> _Information supplied_
◇ ◇ ◇ ◇ ◇ ◇ ◇

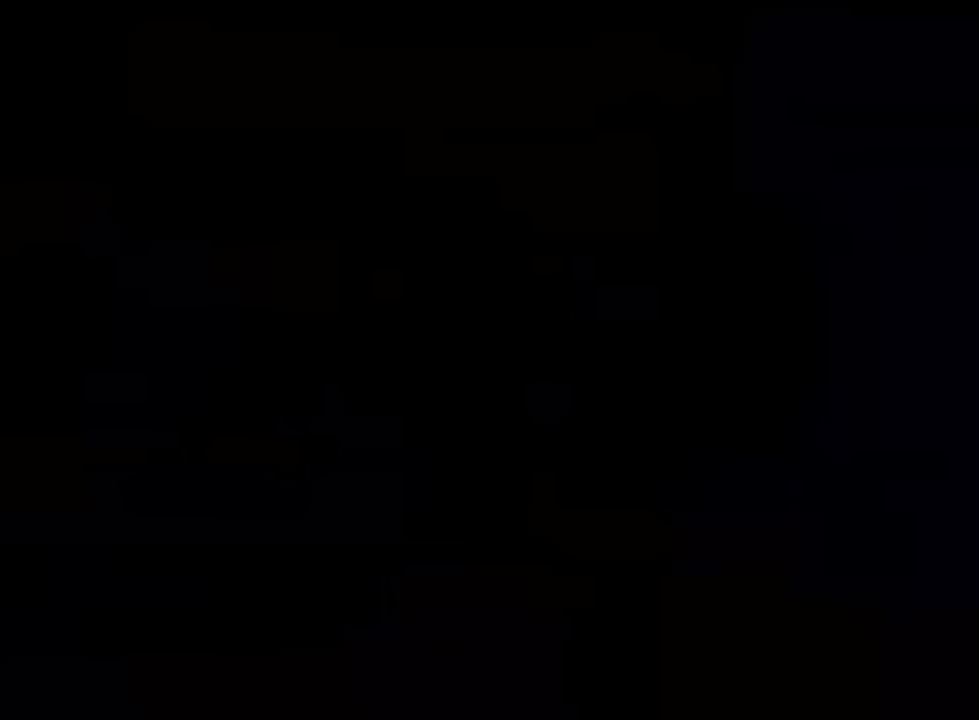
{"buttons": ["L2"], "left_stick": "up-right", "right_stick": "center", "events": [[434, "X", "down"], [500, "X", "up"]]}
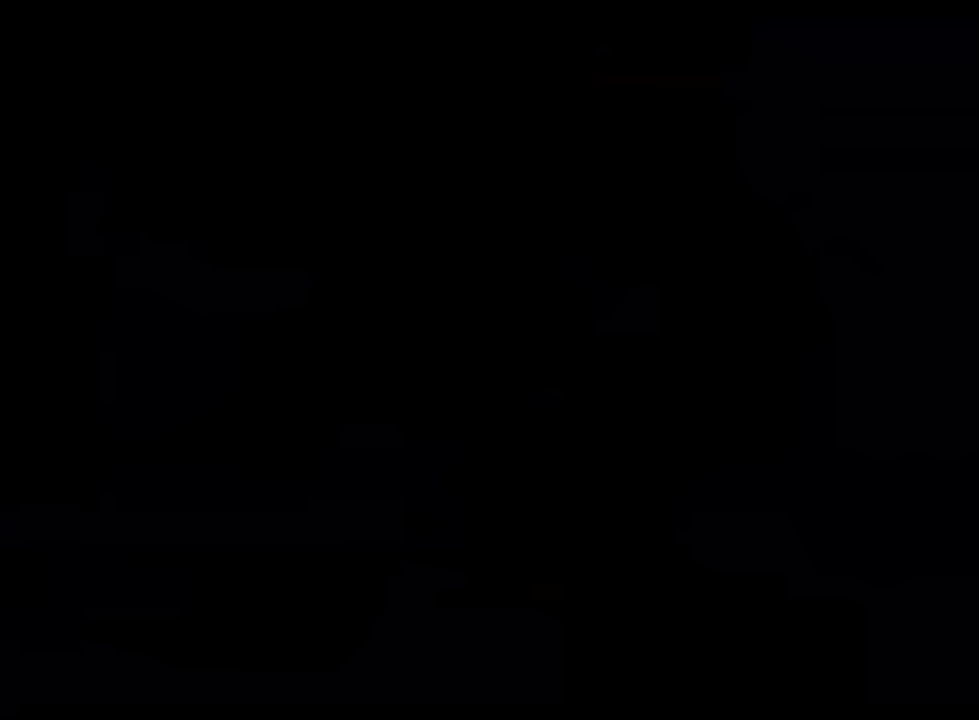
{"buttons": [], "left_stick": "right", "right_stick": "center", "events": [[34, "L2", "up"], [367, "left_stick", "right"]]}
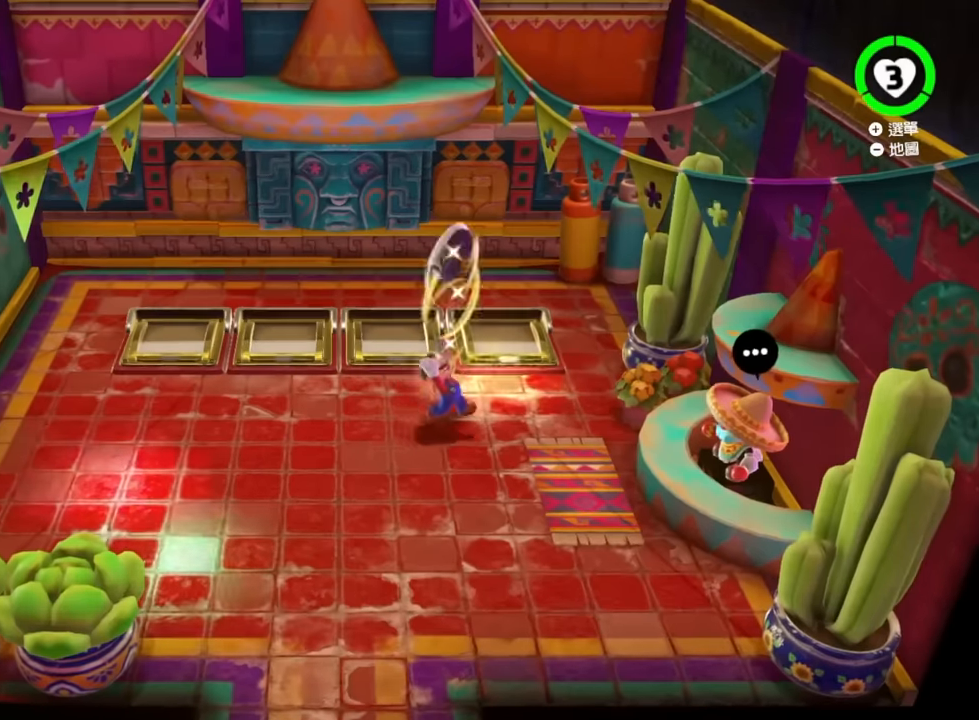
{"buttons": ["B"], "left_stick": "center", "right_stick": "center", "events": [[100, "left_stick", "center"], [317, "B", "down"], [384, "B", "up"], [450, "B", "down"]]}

◇ ◇ ◇ ◇ ◇ ◇ ◇

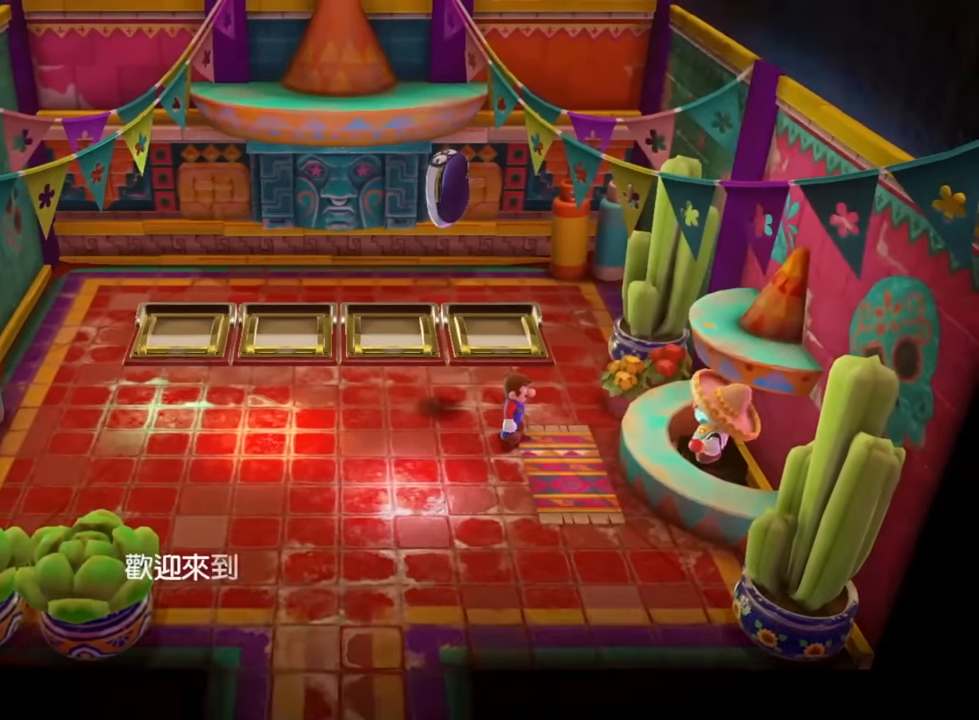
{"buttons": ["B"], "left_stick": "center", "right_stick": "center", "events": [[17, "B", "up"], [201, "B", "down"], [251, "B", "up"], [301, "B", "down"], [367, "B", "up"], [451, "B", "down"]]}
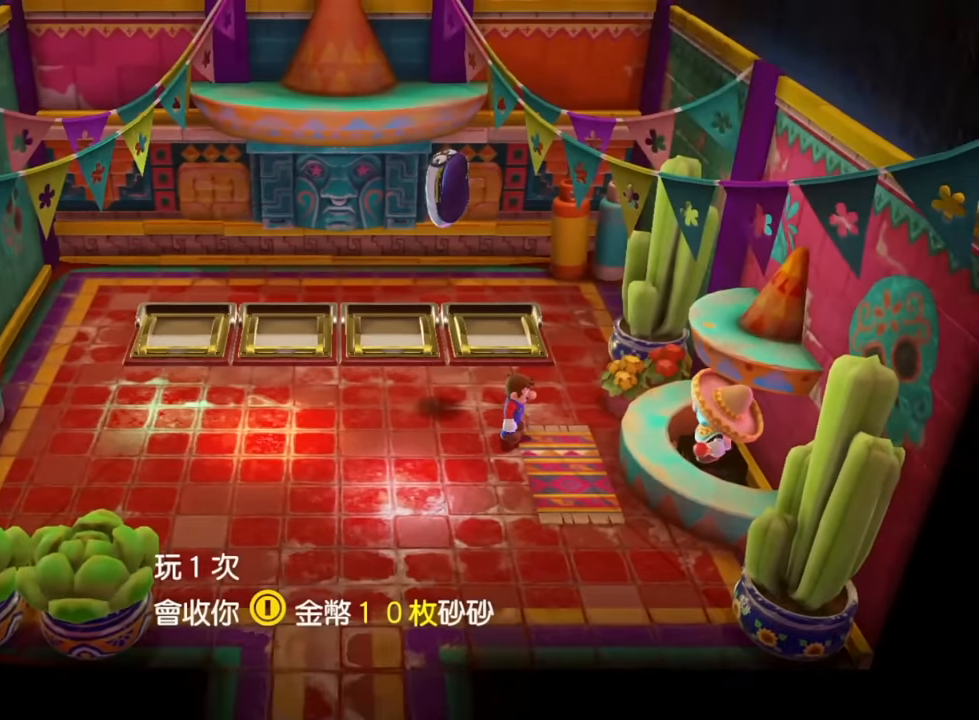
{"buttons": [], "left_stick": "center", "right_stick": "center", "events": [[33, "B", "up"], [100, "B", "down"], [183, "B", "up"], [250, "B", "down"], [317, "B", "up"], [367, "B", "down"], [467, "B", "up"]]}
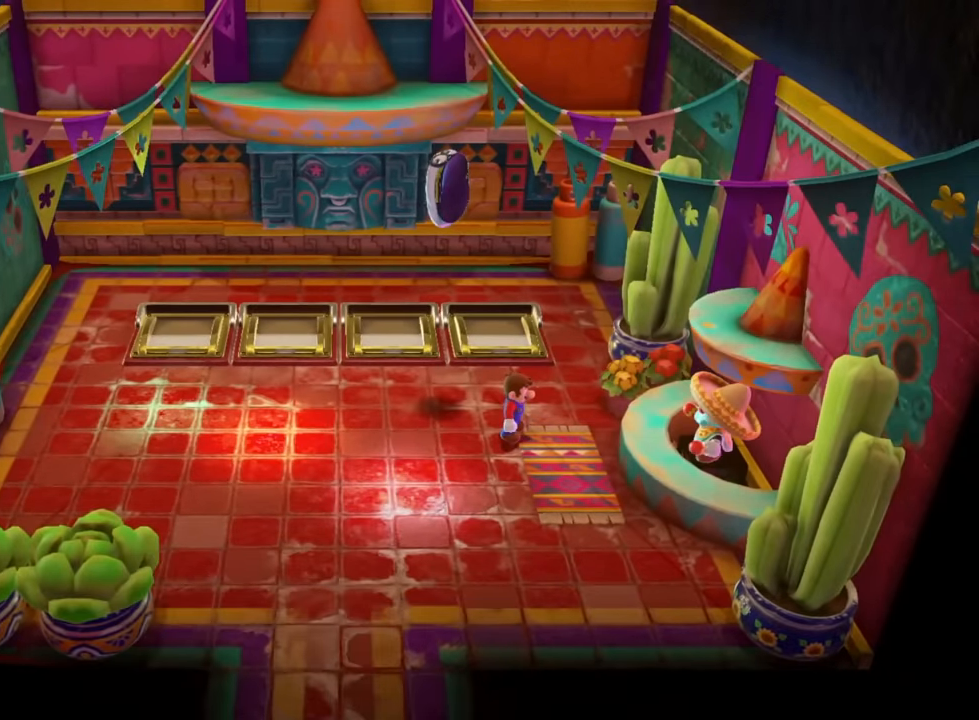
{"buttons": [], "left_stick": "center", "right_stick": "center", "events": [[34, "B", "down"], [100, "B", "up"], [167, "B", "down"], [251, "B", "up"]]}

◇ ◇ ◇ ◇ ◇ ◇ ◇

> _Exercise requirements_
In the entries above, find each line with "down" and copy it.

> _Completed task_
{"buttons": ["L2"], "left_stick": "up-right", "right_stick": "center", "events": [[434, "X", "down"], [500, "X", "up"]]}
{"buttons": ["B"], "left_stick": "center", "right_stick": "center", "events": [[100, "left_stick", "center"], [317, "B", "down"], [384, "B", "up"], [450, "B", "down"]]}
{"buttons": ["B"], "left_stick": "center", "right_stick": "center", "events": [[17, "B", "up"], [201, "B", "down"], [251, "B", "up"], [301, "B", "down"], [367, "B", "up"], [451, "B", "down"]]}
{"buttons": [], "left_stick": "center", "right_stick": "center", "events": [[33, "B", "up"], [100, "B", "down"], [183, "B", "up"], [250, "B", "down"], [317, "B", "up"], [367, "B", "down"], [467, "B", "up"]]}
{"buttons": [], "left_stick": "center", "right_stick": "center", "events": [[34, "B", "down"], [100, "B", "up"], [167, "B", "down"], [251, "B", "up"]]}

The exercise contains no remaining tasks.